DIC was analyzed using a custom-designed DIC extractor (DICE) built by NOAA PMEL (Pacific Marine Environmental Laboratory). It is a modern version of the original SOMMA system (Johnson 1992) and follows the methods described in Dickson et al. (2007) in SOP 2. Analysis is performed at 20°C. The instrument uses a calibrated pipette to precisely dispense the volume of sample into a stripper chamber where 8.5% phosphoric acid had been added. The acid converted all the DIC to CO2 gas. A pure N2 carrier gas then carried the evolved CO2 through a condensor to remove water vapor followed by a silica gel to remove any organic acids and finally into the coulometer (UIC, Inc.) for detection. The instrument was calibrated at the start of each coulometer cell (1 per day) with a blank, 2 pure (99.999% CO2) gas loops, each run at least twice, and certified reference material (CRM) provided by the laboratory of Andrew G. Dickson (University of California, San Diego). Sample values were adjusted to the CRM value for that day using a constant offset from the certified value. Two duplicates per cast were analyzed to assess precision. The mean and standard deviation of the absolute difference between duplicates was 2.5 ± 2.3 (N = 44). Two batches of CRM were used, the overall mean difference from the certified value was -2.5 ± 4.1 (N = 118), the Batch 199 values were -2.6 ± 4.4 (N = 102) and Batch 216 were -1.8 ± 0.8 (N = 16).

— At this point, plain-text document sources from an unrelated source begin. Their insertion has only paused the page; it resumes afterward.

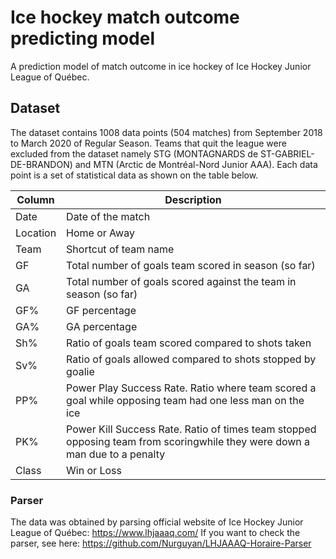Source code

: # Ice hockey match outcome predicting model
A prediction model of match outcome in ice hockey of Ice Hockey Junior League of Québec.

## Dataset
The dataset contains 1008 data points (504 matches) from September 2018 to March 2020 of Regular Season. Teams that quit the league were excluded from the dataset namely STG (MONTAGNARDS de ST-GABRIEL-DE-BRANDON) and MTN (Arctic de Montréal-Nord Junior AAA).
Each data point is a set of statistical data as shown on the table below.

| Column | Description |
| --- | --- |
| Date | Date of the match | 
| Location | Home or Away | 
| Team | Shortcut of team name | 
| GF | Total number of goals team scored in season (so far) | 
| GA | Total number of goals scored against the team in season (so far) |
| GF% | GF percentage | 
| GA% | GA percentage | 
| Sh% | Ratio of goals team scored compared to shots taken |
| Sv% | Ratio of goals allowed compared to shots stopped by goalie | 
| PP% | Power Play Success Rate. Ratio where team scored a goal while opposing team had one less man on the ice | 
| PK% | Power Kill Success Rate. Ratio of times team stopped opposing team from scoringwhile they were down a man due to a penalty | 
| Class | Win or Loss | 

### Parser
The data was obtained by parsing official website of Ice Hockey Junior League of Québec: https://www.lhjaaaq.com/
If you want to check the parser, see here: https://github.com/Nurguyan/LHJAAAQ-Horaire-Parser
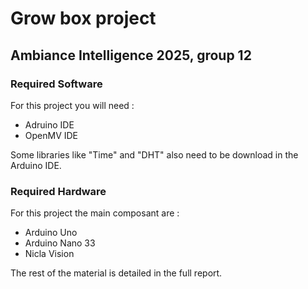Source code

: # Grow box project

## Ambiance Intelligence 2025, group 12

### Required Software

For this project you will need :

- Adruino IDE
- OpenMV IDE

Some libraries like "Time" and "DHT" also need to be download in the Arduino IDE.

### Required Hardware

For this project the main composant are :

- Arduino Uno
- Arduino Nano 33
- Nicla Vision

The rest of the material is detailed in the full report.
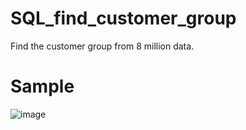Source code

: # SQL_find_customer_group
Find the customer group from 8 million data.

# Sample
![image](https://user-images.githubusercontent.com/75282285/201437137-4d4b6904-026e-494e-9a46-a792d88f1f10.png)


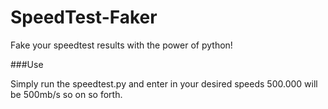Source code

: SpeedTest-Faker
===============

Fake your speedtest results with the power of python!


###Use

Simply run the speedtest.py and enter in your desired speeds
500.000 will be 500mb/s so on so forth.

TA was analyzed using an instrument custom-designed and built by the laboratory of Andrew G. Dickson (UCSD) and described in Dickson et al (2003, 2007). Analysis is performed at 20°C. A sample of approximately 100 - 130 grams (g) is weighed and added to a clean, dry water jacketed beaker with a stir bar, and a cap with a Metrohm ECotrode electrode, thermometer, acid line, and air line is placed on top. A computer-controlled dosimat then adds enough acid to reach a pH of ~3.5. The sample is then stirred and bubbled with lab air for 300 seconds to drive off evolved CO2. Then, 15-20 fine additions of 50 microliters (µL) of acid are added, and voltages and temperatures are recorded. Once complete, a non-linear least squares fitting method is used to calculate the TA as well as calibrate the E0 of the electrode. The fitting method is described in Dickson et al. (2003). A CRM was analyzed at the beginning and end of each day. Sample values were NOT adjusted to the certified value. Two duplicates per cast were analyzed to assess precision. The acid was ~0.1 N HCl prepared in ~0.6 M NaCl to match the approximate ionic strength of seawater. The exact concentration was calibrated by borax titration following the method of Kolthoff (1926). The mean and standard deviation of the absolute difference between duplicates was 2.3 ± 2.2 (N = 43). The mean and standard deviation of the CRM difference from certified value was 2.25 ± 2.22 (N = 118). CRM batches 189, 199, and 216 were used.